Document excerpt:
Re: Docker/Mesos with Spark

2016-01-19 Thread Darren Govoni


I also would be interested in some best practice for making this work.
Where will the writeup be posted? On mesosphere website?


Sent from my Verizon Wireless 4G LTE smartphone

 Original message 
From: Sathish Kumaran Vairavelu <vsathishkuma...@gmail.com> 
Date: 01/19/2016  7:00 PM  (GMT-05:00) 
To: Tim Chen <t...@mesosphere.io> 
Cc: John Omernik <j...@omernik.com>, user <user@spark.apache.org> 
Subject: Re: Docker/Mesos with Spark 

Thank you! Looking forward for it..

On Tue, Jan 19, 2016 at 4:03 PM Tim Chen <t...@mesosphere.io> wrote:
Hi Sathish,
Sorry about that, I think that's a good idea and I'll write up a section in the 
Spark documentation page to explain how it can work. We (Mesosphere) have been 
doing this for our DCOS spark for our past releases and has been working well 
so far.
Thanks!
Tim
On Tue, Jan 19, 2016 at 12:28 PM, Sathish Kumaran Vairavelu 
<vsathishkuma...@gmail.com> wrote:
Hi Tim

Do you have any materials/blog for running Spark in a container in Mesos 
cluster environment? I have googled it but couldn't find info on it. Spark 
documentation says it is possible, but no details provided.. Please help


Thanks 

Sathish



On Mon, Sep 21, 2015 at 11:54 AM Tim Chen <t...@mesosphere.io> wrote:
Hi John,
There is no other blog post yet, I'm thinking to do a series of posts but so 
far haven't get time to do that yet.
Running Spark in docker containers makes distributing spark versions easy, it's 
simple to upgrade and automatically caches on the slaves so the same image just 
runs right away. Most of the docker perf is usually related to network and 
filesystem overheads, but I think with recent changes in Spark to make Mesos 
sandbox the default temp dir filesystem won't be a big concern as it's mostly 
writing to the mounted in Mesos sandbox. Also Mesos uses host network by 
default so network is affected much.
Most of the cluster mode limitation is that you need to make the spark job 
files available somewhere that all the slaves can access remotely (http, s3, 
hdfs, etc) or available on all slaves locally by path. 
I'll try to make more doc efforts once I get my existing patches and testing 
infra work done.
Let me know if you have more questions,
Tim
On Sat, Sep 19, 2015 at 5:42 AM, John Omernik <j...@omernik.com> wrote:
I was searching in the 1.5.0 docs on the Docker on Mesos capabilities and just 
found you CAN run it this way.  Are there any user posts, blog posts, etc on 
why and how you'd do this?

What you should do: Print the passage of the Docker/Mesos with Spark thread from "On Mon, Sep" up to and including "locally by path.", with no changes to its wording.

Listed entries:
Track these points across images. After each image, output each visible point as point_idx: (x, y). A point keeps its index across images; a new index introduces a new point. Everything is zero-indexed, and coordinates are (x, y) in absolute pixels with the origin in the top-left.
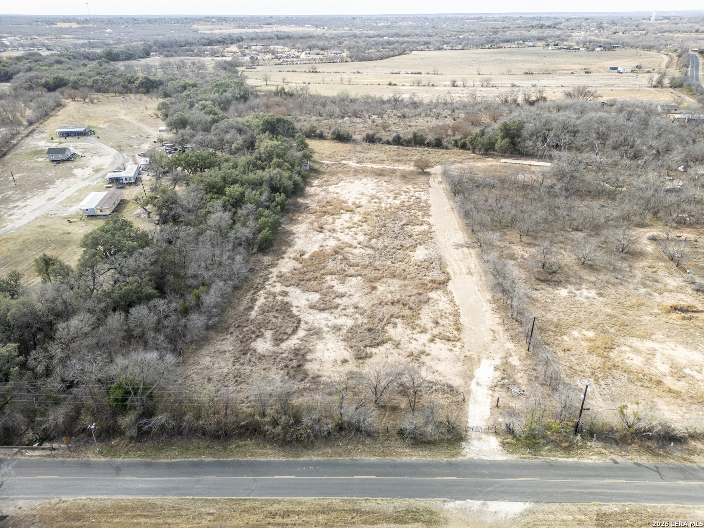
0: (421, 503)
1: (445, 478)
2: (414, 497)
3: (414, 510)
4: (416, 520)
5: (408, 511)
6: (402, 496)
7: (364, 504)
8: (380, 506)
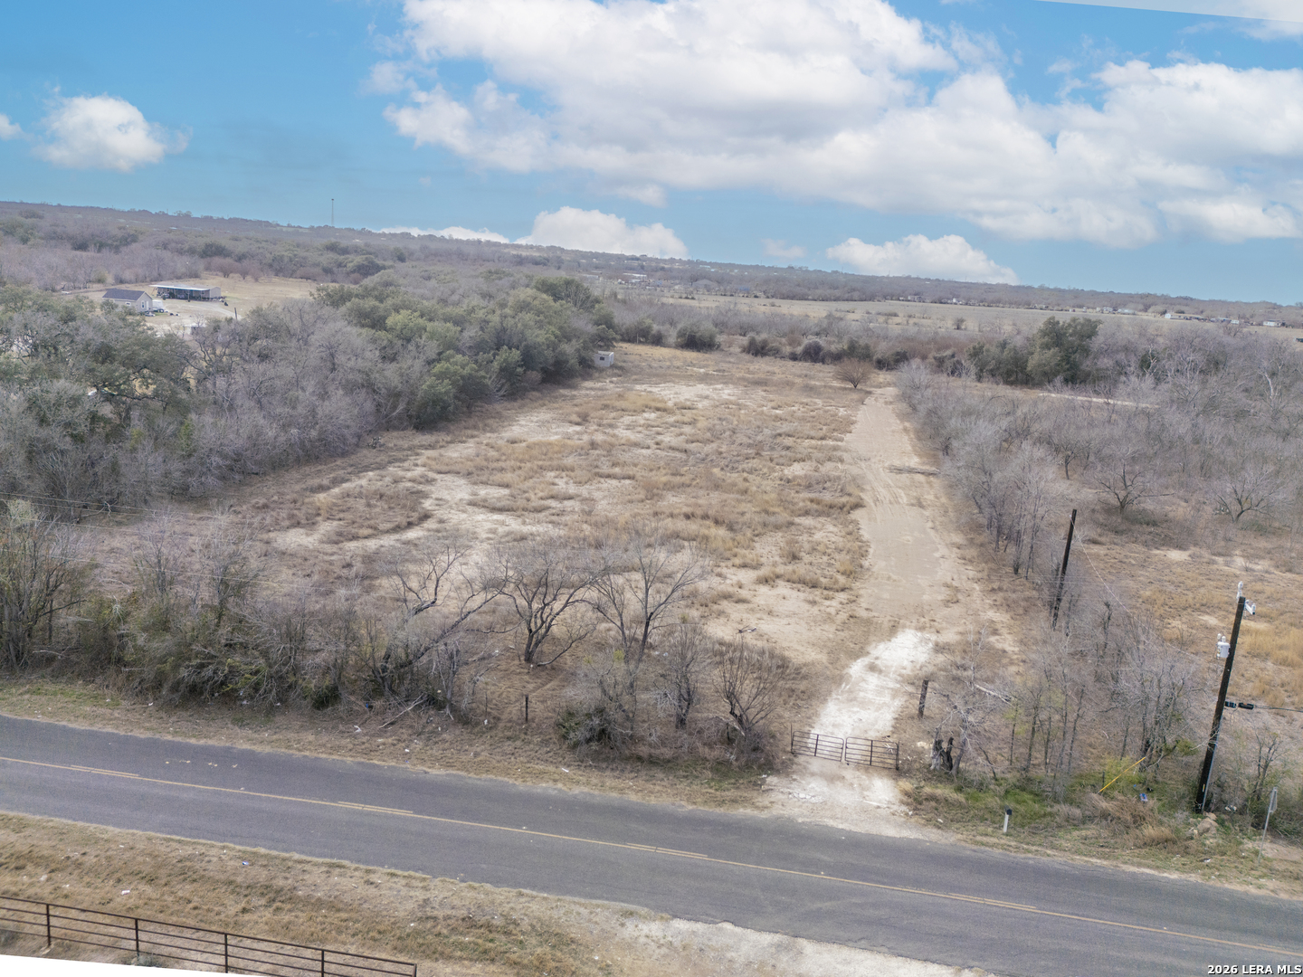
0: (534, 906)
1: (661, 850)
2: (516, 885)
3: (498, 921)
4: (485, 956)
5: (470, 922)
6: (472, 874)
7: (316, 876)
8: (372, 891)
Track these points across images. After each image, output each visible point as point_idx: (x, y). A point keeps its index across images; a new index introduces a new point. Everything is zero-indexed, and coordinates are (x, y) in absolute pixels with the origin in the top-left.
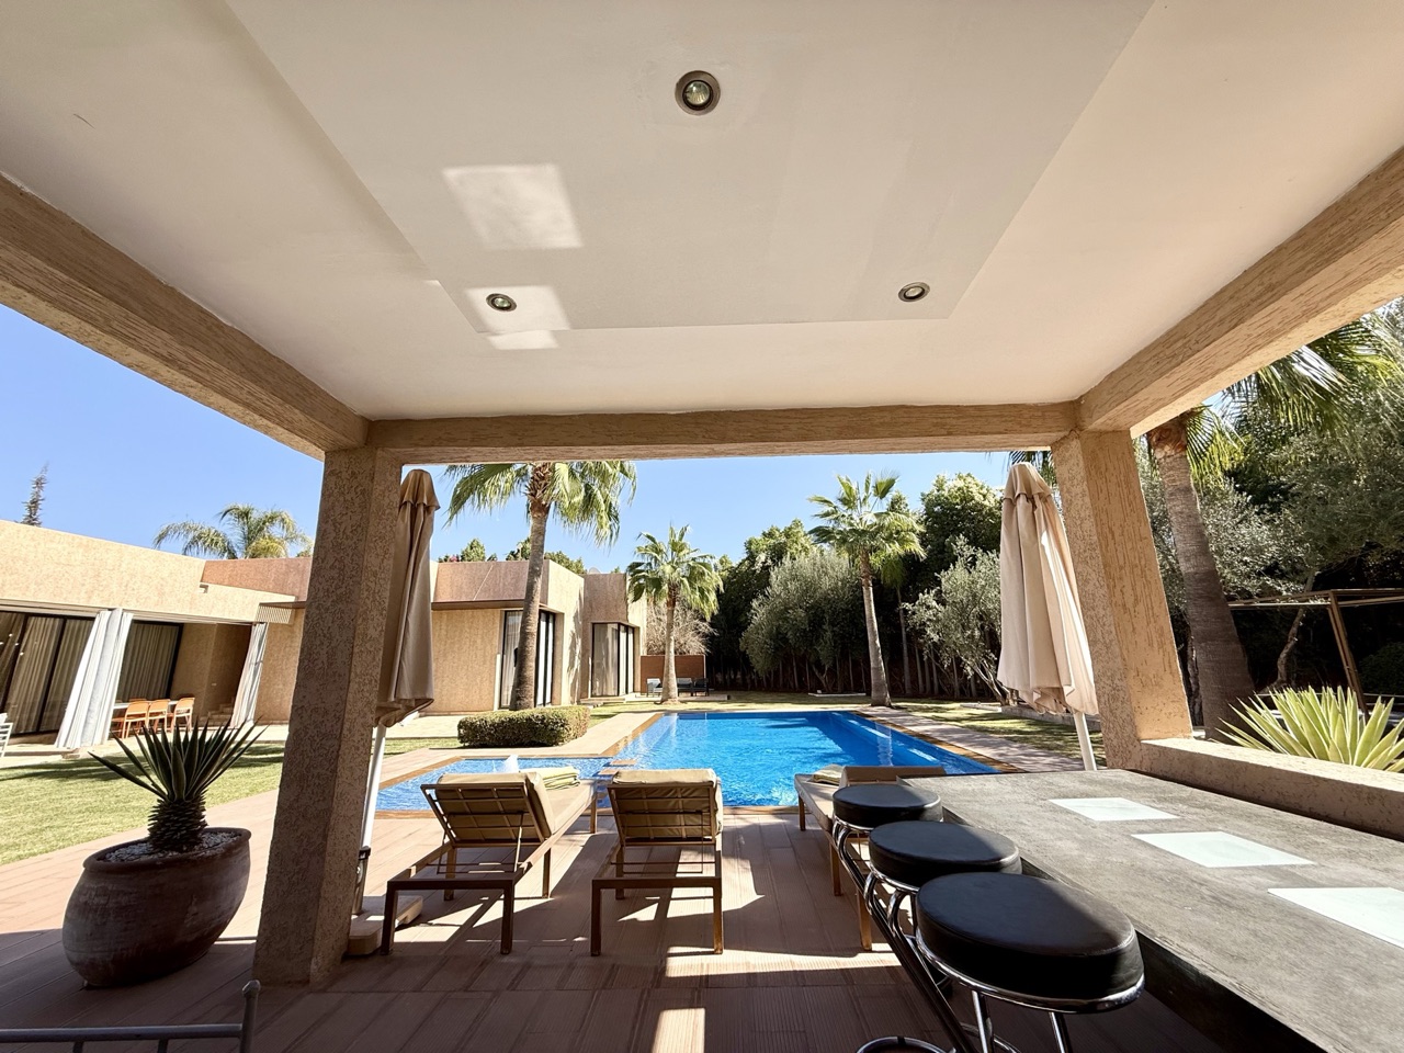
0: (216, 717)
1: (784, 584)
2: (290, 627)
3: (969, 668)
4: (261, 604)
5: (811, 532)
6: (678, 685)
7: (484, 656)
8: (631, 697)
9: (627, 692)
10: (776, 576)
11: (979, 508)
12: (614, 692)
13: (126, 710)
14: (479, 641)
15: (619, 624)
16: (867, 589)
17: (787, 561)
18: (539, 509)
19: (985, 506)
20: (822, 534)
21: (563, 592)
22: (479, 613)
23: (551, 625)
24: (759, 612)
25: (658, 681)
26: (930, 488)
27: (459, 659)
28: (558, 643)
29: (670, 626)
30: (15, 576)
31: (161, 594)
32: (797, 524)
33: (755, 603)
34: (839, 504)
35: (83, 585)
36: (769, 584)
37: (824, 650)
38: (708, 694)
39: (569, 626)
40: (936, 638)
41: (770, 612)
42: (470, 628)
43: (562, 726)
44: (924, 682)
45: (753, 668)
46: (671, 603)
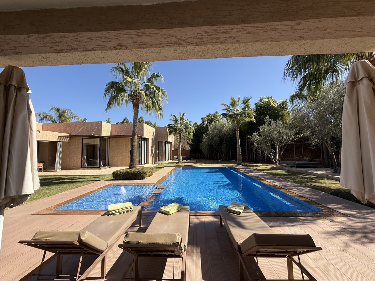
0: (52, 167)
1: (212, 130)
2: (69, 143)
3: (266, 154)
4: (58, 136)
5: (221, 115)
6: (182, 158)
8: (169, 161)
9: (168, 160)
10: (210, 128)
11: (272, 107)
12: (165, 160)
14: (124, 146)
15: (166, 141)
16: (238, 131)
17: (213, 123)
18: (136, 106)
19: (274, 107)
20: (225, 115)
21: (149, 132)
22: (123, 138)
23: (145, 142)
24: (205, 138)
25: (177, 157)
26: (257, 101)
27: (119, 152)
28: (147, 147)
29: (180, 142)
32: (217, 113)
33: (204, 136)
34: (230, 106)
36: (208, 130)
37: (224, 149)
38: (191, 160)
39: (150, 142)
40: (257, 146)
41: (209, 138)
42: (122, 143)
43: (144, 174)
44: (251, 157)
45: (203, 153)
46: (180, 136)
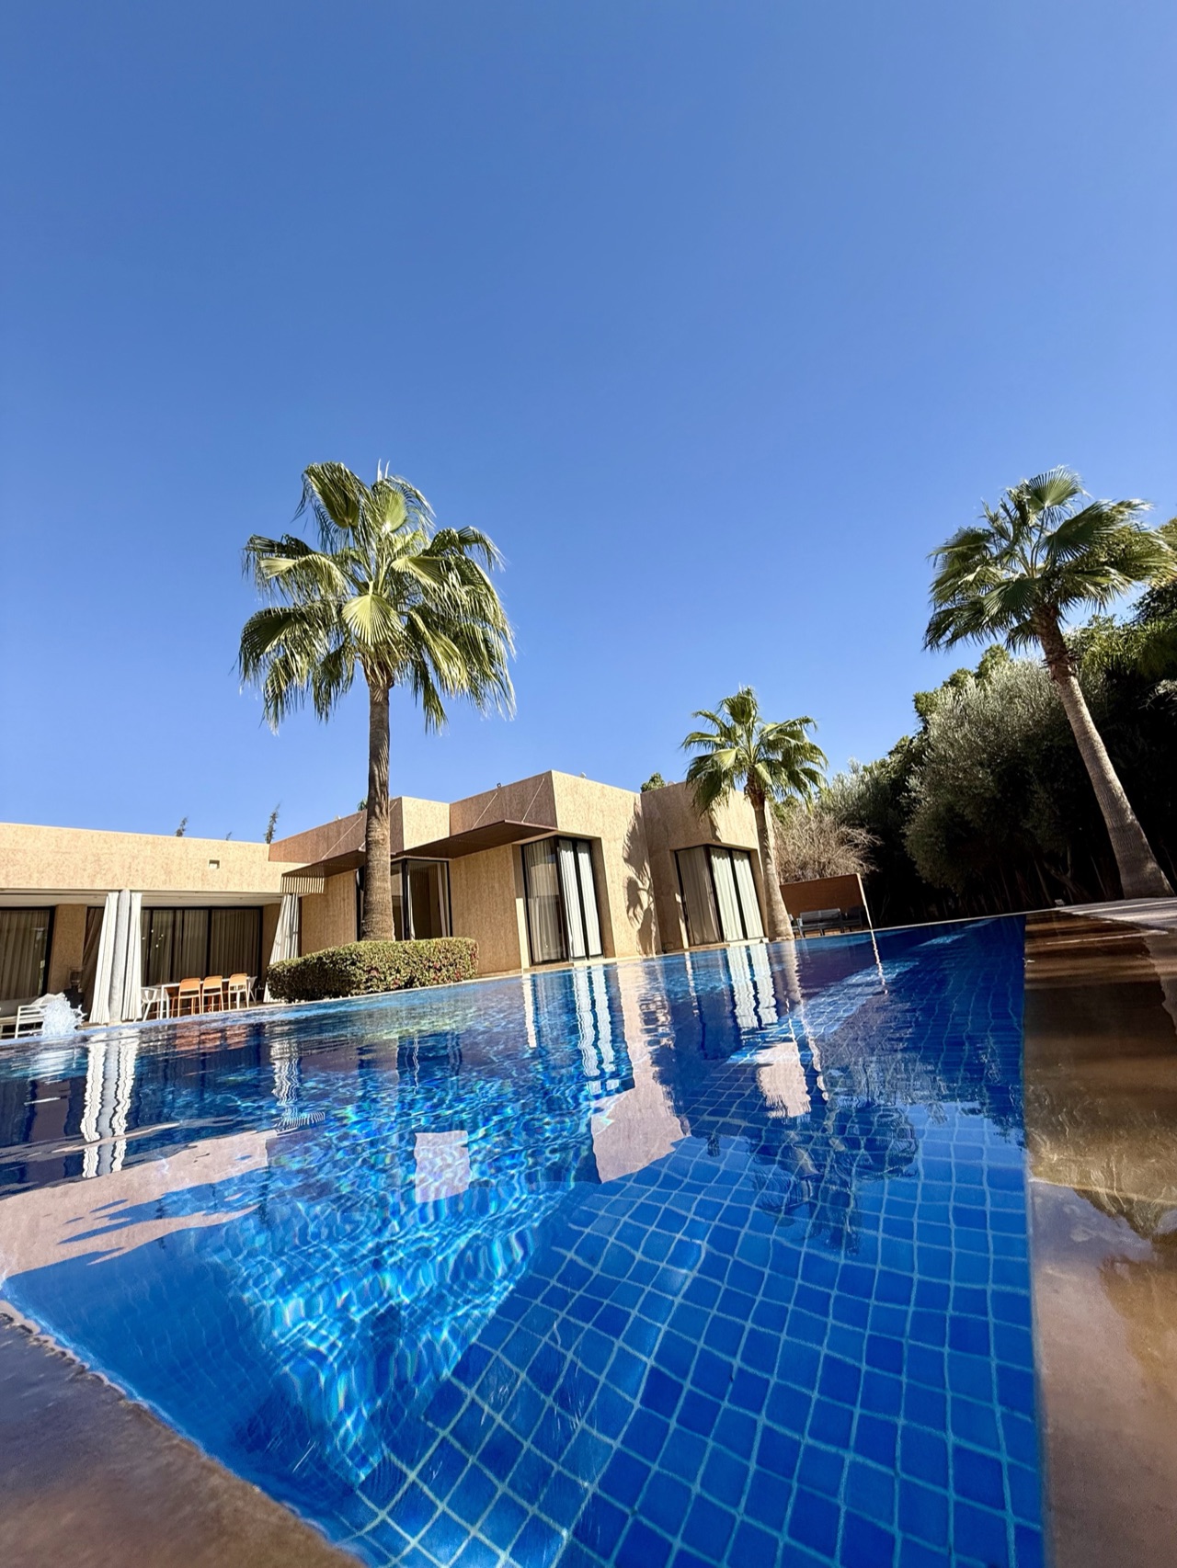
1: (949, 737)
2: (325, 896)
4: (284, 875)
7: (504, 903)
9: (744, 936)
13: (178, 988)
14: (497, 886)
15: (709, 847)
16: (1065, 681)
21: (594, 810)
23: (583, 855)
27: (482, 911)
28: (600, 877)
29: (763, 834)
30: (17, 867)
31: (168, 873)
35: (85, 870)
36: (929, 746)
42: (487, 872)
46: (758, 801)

Response to this exercise:
On Mon, Sep 21, 2015 at 11:54 AM Tim Chen <t...@mesosphere.io> wrote:
Hi John,
There is no other blog post yet, I'm thinking to do a series of posts but so 
far haven't get time to do that yet.
Running Spark in docker containers makes distributing spark versions easy, it's 
simple to upgrade and automatically caches on the slaves so the same image just 
runs right away. Most of the docker perf is usually related to network and 
filesystem overheads, but I think with recent changes in Spark to make Mesos 
sandbox the default temp dir filesystem won't be a big concern as it's mostly 
writing to the mounted in Mesos sandbox. Also Mesos uses host network by 
default so network is affected much.
Most of the cluster mode limitation is that you need to make the spark job 
files available somewhere that all the slaves can access remotely (http, s3, 
hdfs, etc) or available on all slaves locally by path.